Within 20 years, the implantation rates in various laboratories had crossed 15-20%. However, to have the highest pregnancy rates, 3 to 4 embryos were transferred in every IVF cycle. What this meant was that the chances of all embryos implanting and hence leading to multiple births also increased which greatly increased the associated risks of perinatal mortality and morbidity.
Therefore, the focus shifted towards developing methods to improve IVF success rates, while reducing twin and triplet pregnancies. The approach was to develop screening methods to identify the most viable embryo, so that transfer of fewer healthy embryos would result in a higher proportion of singleton pregnancies.
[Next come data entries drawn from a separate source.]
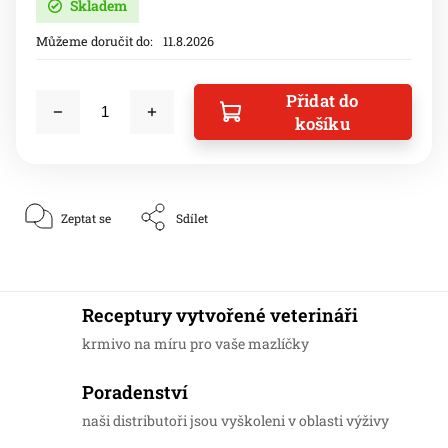
Skladem
Můžeme doručit do:
11.8.2026
Přidat do
košíku
Zeptat se
Sdílet
Receptury vytvořené veterináři
krmivo na míru pro vaše mazlíčky
Poradenství
naši distributoři jsou vyškoleni v oblasti výživy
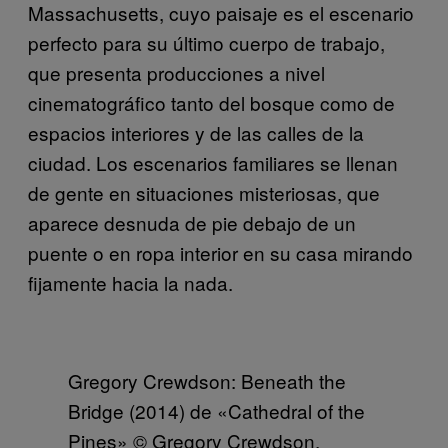
Massachusetts, cuyo paisaje es el escenario
perfecto para su último cuerpo de trabajo,
que presenta producciones a nivel
cinematográfico tanto del bosque como de
espacios interiores y de las calles de la
ciudad. Los escenarios familiares se llenan
de gente en situaciones misteriosas, que
aparece desnuda de pie debajo de un
puente o en ropa interior en su casa mirando
fijamente hacia la nada.
Gregory Crewdson: Beneath the
Bridge (2014) de «Cathedral of the
Pines» © Gregory Crewdson.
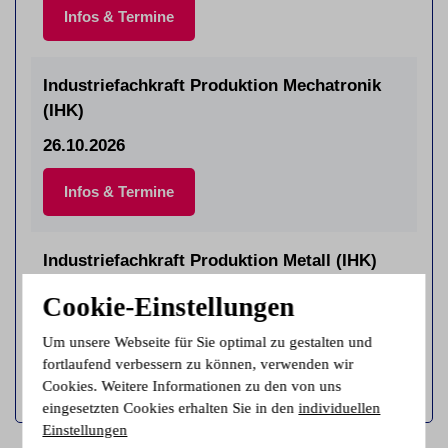
Infos & Termine
Industriefachkraft Produktion Mechatronik
(IHK)
26.10.2026
Infos & Termine
Industriefachkraft Produktion Metall (IHK)
26.10.2026
Cookie-Einstellungen
Infos & Termine
Um unsere Webseite für Sie optimal zu gestalten und
fortlaufend verbessern zu können, verwenden wir
Cookies. Weitere Informationen zu den von uns
eingesetzten Cookies erhalten Sie in den
individuellen
Einstellungen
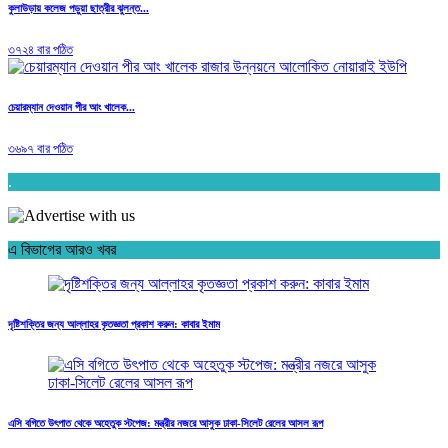
কুলাউড়ায় কলেজ পড়ুয়া ছাত্রীর ঝুলন্ত...
৩৭২৪ বার পঠিত
চেয়ারম্যান দেওয়ান পীর আং খালেক...
৩৬৯৭ বার পঠিত
.
এ বিভাগের আরও খবর
দৃষ্টিশক্তির জন্য আল্লাহর কৃতজ্ঞতা প্রকাশ করুন: কাবার ইমাম
এসি বগিতে উৎপাত থেকে অহেতুক স্টপেজ: মন্ত্রীর নজরে আসুক ঢাকা-সিলেট রেলের আসল রূপ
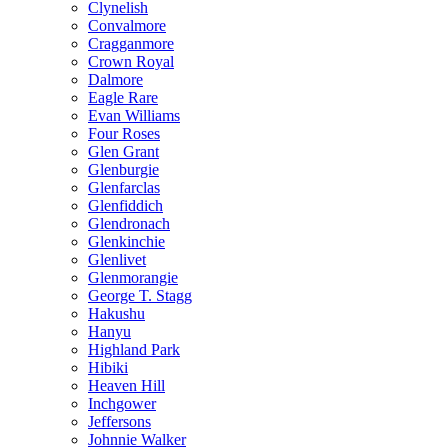
Clynelish
Convalmore
Cragganmore
Crown Royal
Dalmore
Eagle Rare
Evan Williams
Four Roses
Glen Grant
Glenburgie
Glenfarclas
Glenfiddich
Glendronach
Glenkinchie
Glenlivet
Glenmorangie
George T. Stagg
Hakushu
Hanyu
Highland Park
Hibiki
Heaven Hill
Inchgower
Jeffersons
Johnnie Walker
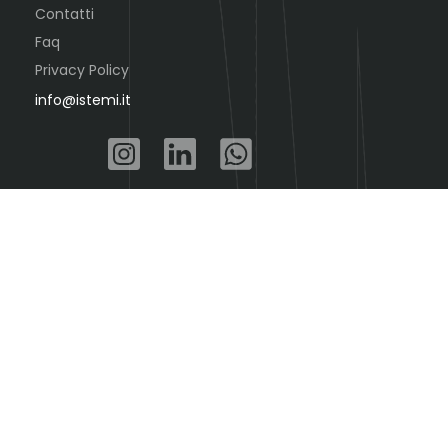
Contatti
Faq
Privacy Policy
info@istemi.it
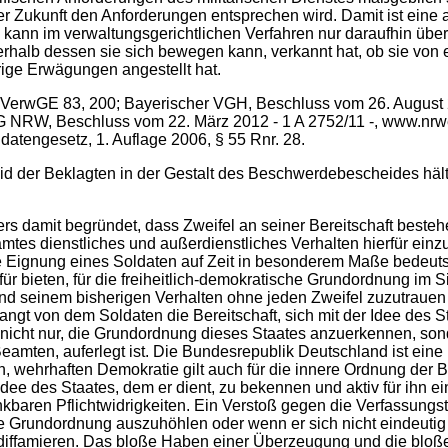
der Zukunft den Anforderungen entsprechen wird. Damit ist ein
 kann im verwaltungsgerichtlichen Verfahren nur daraufhin über
alb dessen sie sich bewegen kann, verkannt hat, ob sie von e
ige Erwägungen angestellt hat.
VerwGE 83, 200; Bayerischer VGH, Beschluss vom 26. August 20
OVG NRW, Beschluss vom 22. März 2012 - 1 A 2752/11 -, www.nrw
datengesetz, 1. Auflage 2006, § 55 Rnr. 28.
heid der Beklagten in der Gestalt des Beschwerdebescheides häl
rs damit begründet, dass Zweifel an seiner Bereitschaft besteh
s dienstliches und außerdienstliches Verhalten hierfür einzut
e Eignung eines Soldaten auf Zeit in besonderem Maße bedeutsam
für bieten, für die freiheitlich-demokratische Grundordnung im
nd seinem bisherigen Verhalten ohne jeden Zweifel zuzutrauen is
ngt von dem Soldaten die Bereitschaft, sich mit der Idee des Sta
i nicht nur, die Grundordnung dieses Staates anzuerkennen, son
amten, auferlegt ist. Die Bundesrepublik Deutschland ist eine 
ren, wehrhaften Demokratie gilt auch für die innere Ordnung der 
 Idee des Staates, dem er dient, zu bekennen und aktiv für ihn e
kbaren Pflichtwidrigkeiten. Ein Verstoß gegen die Verfassungstre
sche Grundordnung auszuhöhlen oder wenn er sich nicht eindeutig
ffamieren. Das bloße Haben einer Überzeugung und die bloße M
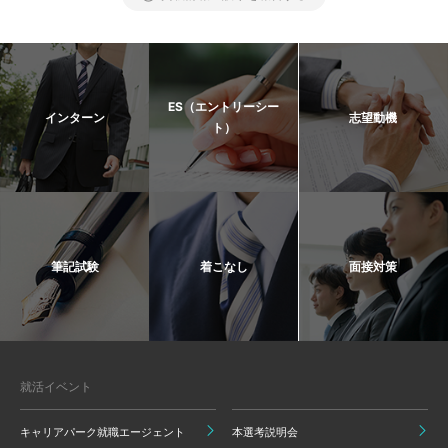
ES（エントリーシー
インターン
志望動機
ト）
筆記試験
着こなし
面接対策
就活イベント
キャリアパーク就職エージェント
本選考説明会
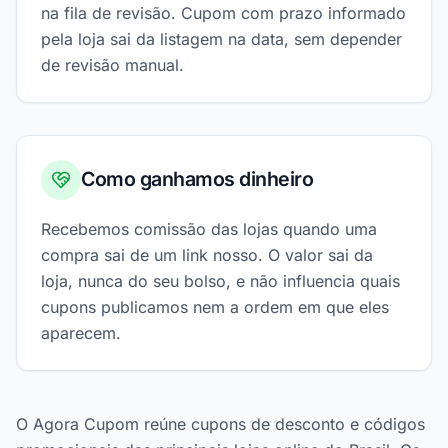
na fila de revisão. Cupom com prazo informado
pela loja sai da listagem na data, sem depender
de revisão manual.
Como ganhamos dinheiro
Recebemos comissão das lojas quando uma
compra sai de um link nosso. O valor sai da
loja, nunca do seu bolso, e não influencia quais
cupons publicamos nem a ordem em que eles
aparecem.
O Agora Cupom reúne cupons de desconto e códigos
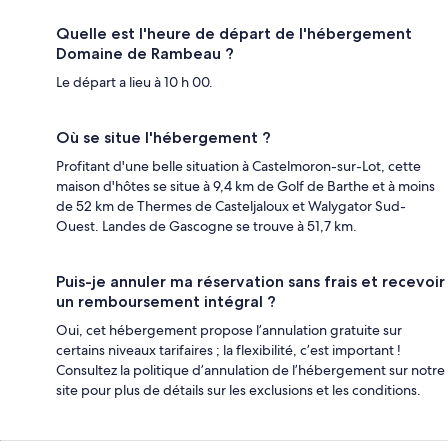
Quelle est l'heure de départ de l'hébergement
Domaine de Rambeau ?
Le départ a lieu à 10 h 00.
Où se situe l'hébergement ?
Profitant d'une belle situation à Castelmoron-sur-Lot, cette
maison d'hôtes se situe à 9,4 km de Golf de Barthe et à moins
de 52 km de Thermes de Casteljaloux et Walygator Sud-
Ouest. Landes de Gascogne se trouve à 51,7 km.
Puis-je annuler ma réservation sans frais et recevoir
un remboursement intégral ?
Oui, cet hébergement propose l’annulation gratuite sur
certains niveaux tarifaires ; la flexibilité, c’est important !
Consultez la politique d’annulation de l’hébergement sur notre
site pour plus de détails sur les exclusions et les conditions.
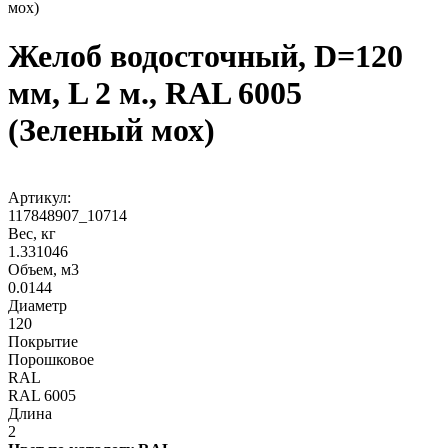
мох)
Желоб водосточный, D=120
мм, L 2 м., RAL 6005
(Зеленый мох)
Артикул:
117848907_10714
Вес, кг
1.331046
Объем, м3
0.0144
Диаметр
120
Покрытие
Порошковое
RAL
RAL 6005
Длина
2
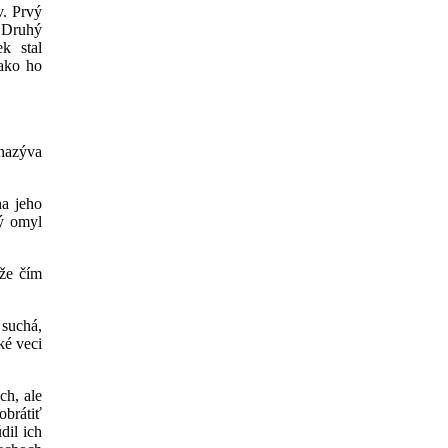
v. Prvý
. Druhý
k stal
 ako ho
nazýva
na jeho
dý omyl
 že čím
 suchá,
ké veci
ch, ale
obrátiť
dil ich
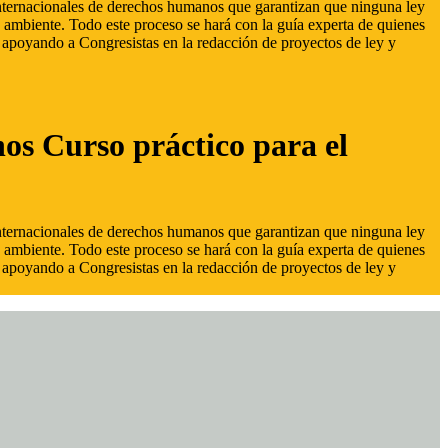
 internacionales de derechos humanos que garantizan que ninguna ley
 ambiente. Todo este proceso se hará con la guía experta de quienes
s, apoyando a Congresistas en la redacción de proyectos de ley y
hos Curso práctico para el
 internacionales de derechos humanos que garantizan que ninguna ley
 ambiente. Todo este proceso se hará con la guía experta de quienes
s, apoyando a Congresistas en la redacción de proyectos de ley y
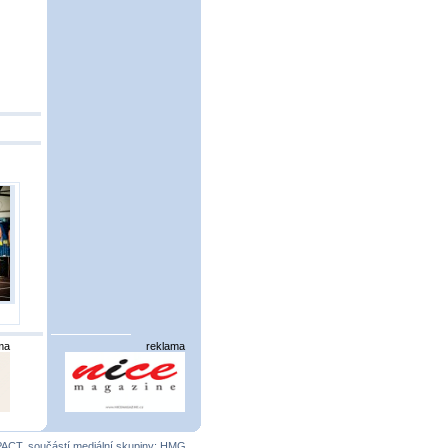
ma
reklama
PACT
, součástí mediální skupiny:
HMG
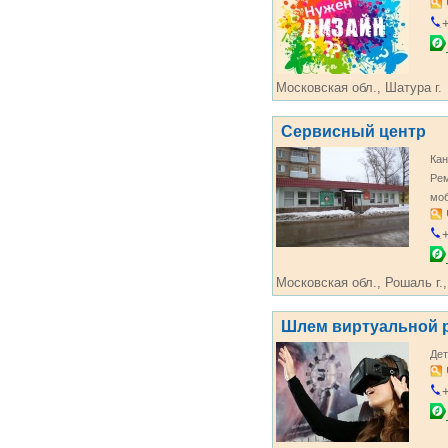
+
Московская обл., Шатура г.
Сервисный центр
Кан
Рем
мо
+
Московская обл., Рошаль г.,
Шлем виртуальной 
Дет
+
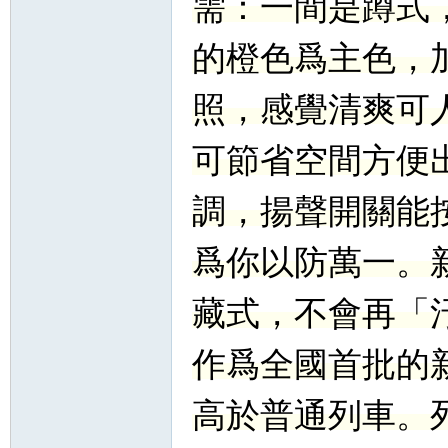
需：一間是蹲式
的橙色爲主色，
照，感覺清爽可
可節省空間方便
調，揚聲開關能
爲你以防萬一。
藏式，不會再「
作爲全國首批的
高於普通列車。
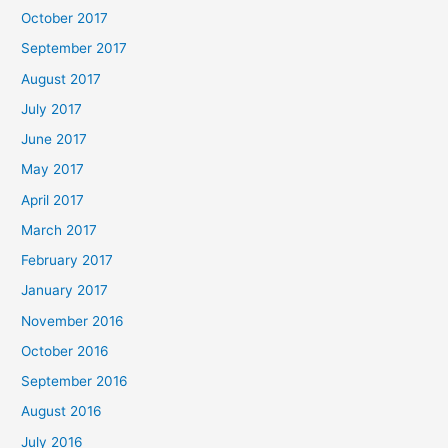
October 2017
September 2017
August 2017
July 2017
June 2017
May 2017
April 2017
March 2017
February 2017
January 2017
November 2016
October 2016
September 2016
August 2016
July 2016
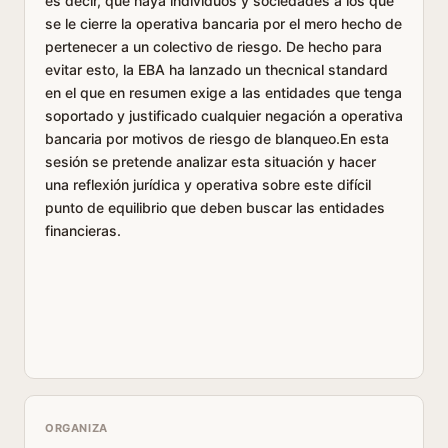
es decir, que haya individuos y sociedades a los que
se le cierre la operativa bancaria por el mero hecho de
pertenecer a un colectivo de riesgo. De hecho para
evitar esto, la EBA ha lanzado un thecnical standard
en el que en resumen exige a las entidades que tenga
soportado y justificado cualquier negación a operativa
bancaria por motivos de riesgo de blanqueo.En esta
sesión se pretende analizar esta situación y hacer
una reflexión jurídica y operativa sobre este difícil
punto de equilibrio que deben buscar las entidades
financieras.
ORGANIZA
One method used was to prolong culture of embryos in vitro by optimizing culture conditions, so that natural selection of only the more viable embryos (blastocysts day 5 embryo) for transfer came to the fore.
Another way of knowing whether the embryo was robust enough to implant was by checking if it was genetically normal, and this was achieved by biopsying cell/s from the embryo. This cell was then subjected to cytogenetic techniques like FISH to determine aneuploidy; or to molecular techniques like PCR to determine a known point mutation on a particular chromosome.
A third way to pick up the most viable embryo was to check their metabolic health through what is known as “metabolomics”. This involves profiling each embryo based on the quality and quantity of their excretome, as well as by assessing the oxygen uptake by embryos.
What currently seems to be holding the world’s attention is the visual documentation of growth and cleavage-rates of embryos through an incubator-mounted, time lapse camera which is simply termed the “time lapse” or “dynamic morphometric analysis”.
While advances were being made within the embryology lab, exciting changes were also happening in the world of gonadotropins. The urinary gonadotropins were slowly giving way to the self administered, purified, recombinant gonadotropins. Better timing of oocyte retrieval, due to avoidance of pre-mature LH surge, could be attained with the use of GnRH analogues (agonists from 1983 onwards, and antagonists from 1999 onwards). Recently, to ease the pain of daily injections, long acting Gonadotropin injection (elonva), which need only be given once in seven days, has been developed. Also, work is underway to prepare an oral formulation of gonadotropins.
With better stimulation techniques, the ovarian response often over-stepped the desired mark of safety, leading to ovarian-hyper-stimulation syndrome, a life threatening iatrogenic condition. Advancements towards reverting to soft stimulation protocols to lessen the incidence of ovarian hyper-stimulation and yet obtain adequate number of oocytes and embryos to maintain good pregnancy rates are being made.
One of the many controversial areas of assisted reproduction has been cloning. Animal cloning has been achieved by the process of somatic cell nuclear transfer (1996). The same technique has been employed for cloning of human embryos as well (2009). The human fertilization and embryology authority prohibits cloning of human embryos for the purpose of reproduction since it deems to totally bypass nature’s law of sexual reproduction. Whether the first cloned human will ever be born is yet to be known.
For future generations, by working on a background of these achievements, one can only hope that their task of making assisted reproduction more efficient and complication-free, more available to a wider range of patients, and more socially and economically acceptable, would become easier.